Problem:
Repeat the data exactly, please; no pictures belong in the copy.

The data:
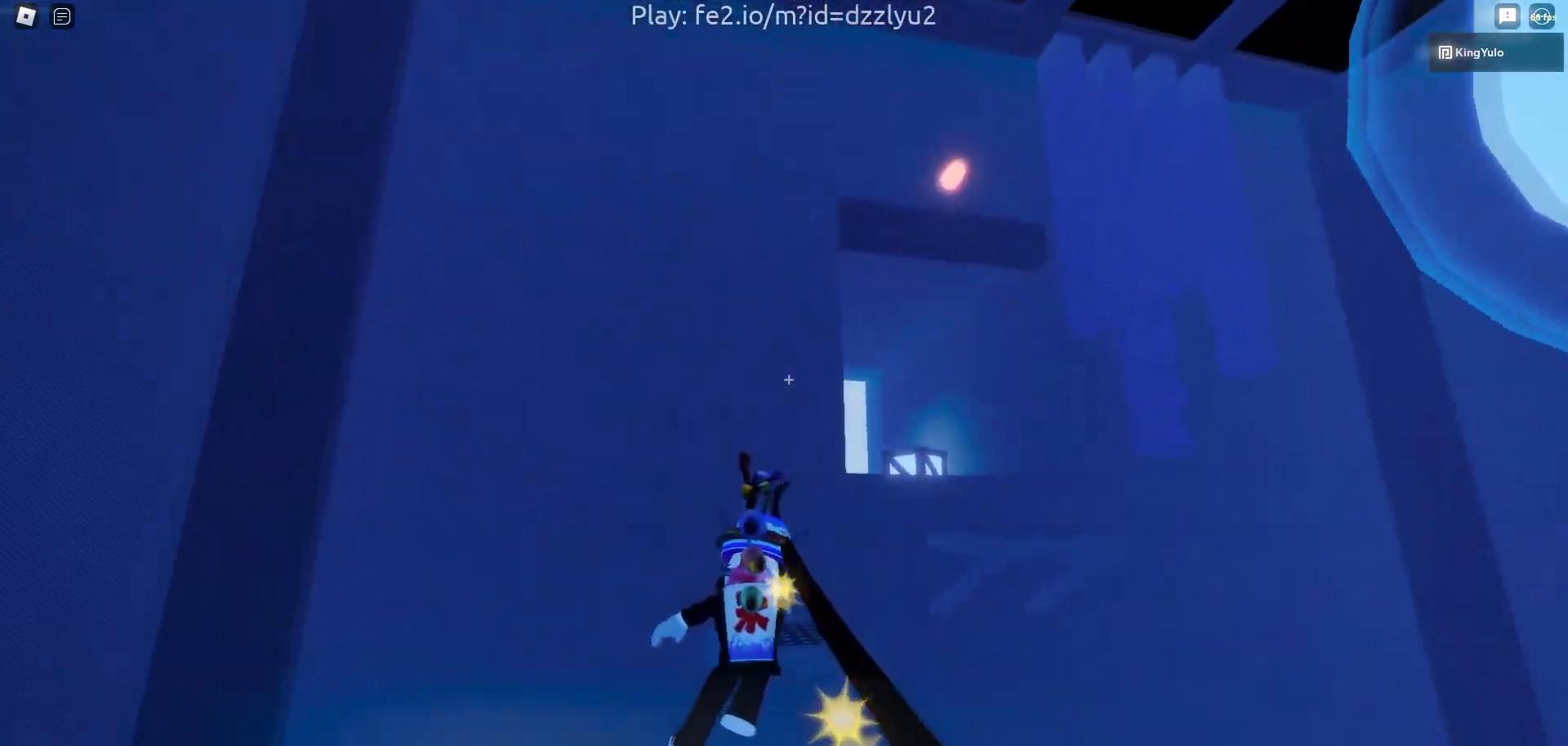
{"keys": [], "mouse": [], "events": [[33, "mouse_wheel", "up"], [83, "w", "down"], [183, "mouse_wheel", "down"], [267, "mouse_wheel", "up"], [467, "w", "up"]]}
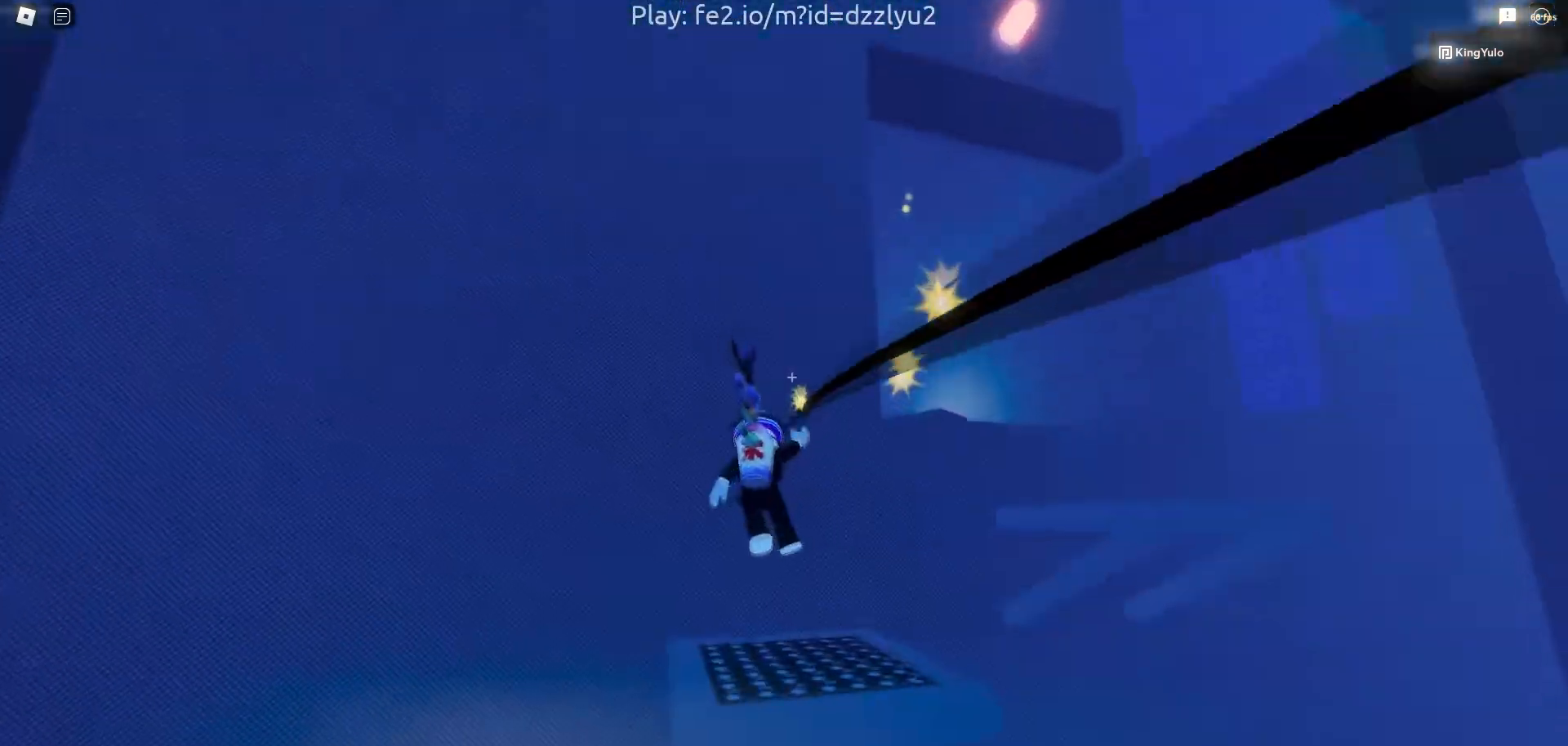
{"keys": ["d", "space"], "mouse": ["right"], "events": [[100, "d", "down"], [150, "mouse_right", "down"], [167, "d", "up"], [200, "d", "down"], [433, "space", "down"]]}
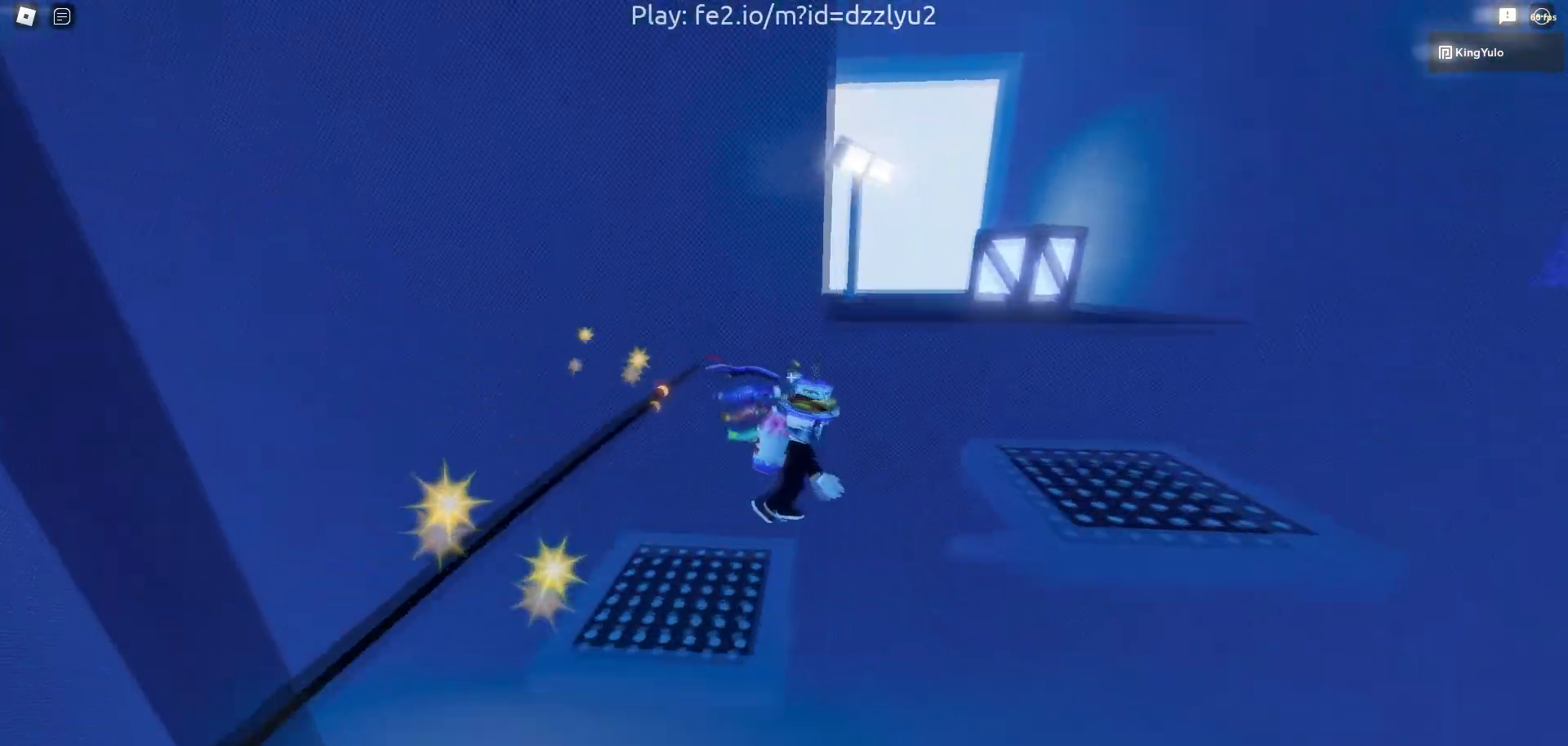
{"keys": ["d"], "mouse": ["right"], "events": [[83, "space", "up"]]}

Answer to the exercise:
{"keys": [], "mouse": [], "events": [[33, "mouse_wheel", "up"], [83, "w", "down"], [183, "mouse_wheel", "down"], [267, "mouse_wheel", "up"], [467, "w", "up"]]}
{"keys": ["d", "space"], "mouse": ["right"], "events": [[100, "d", "down"], [150, "mouse_right", "down"], [167, "d", "up"], [200, "d", "down"], [433, "space", "down"]]}
{"keys": ["d"], "mouse": ["right"], "events": [[83, "space", "up"]]}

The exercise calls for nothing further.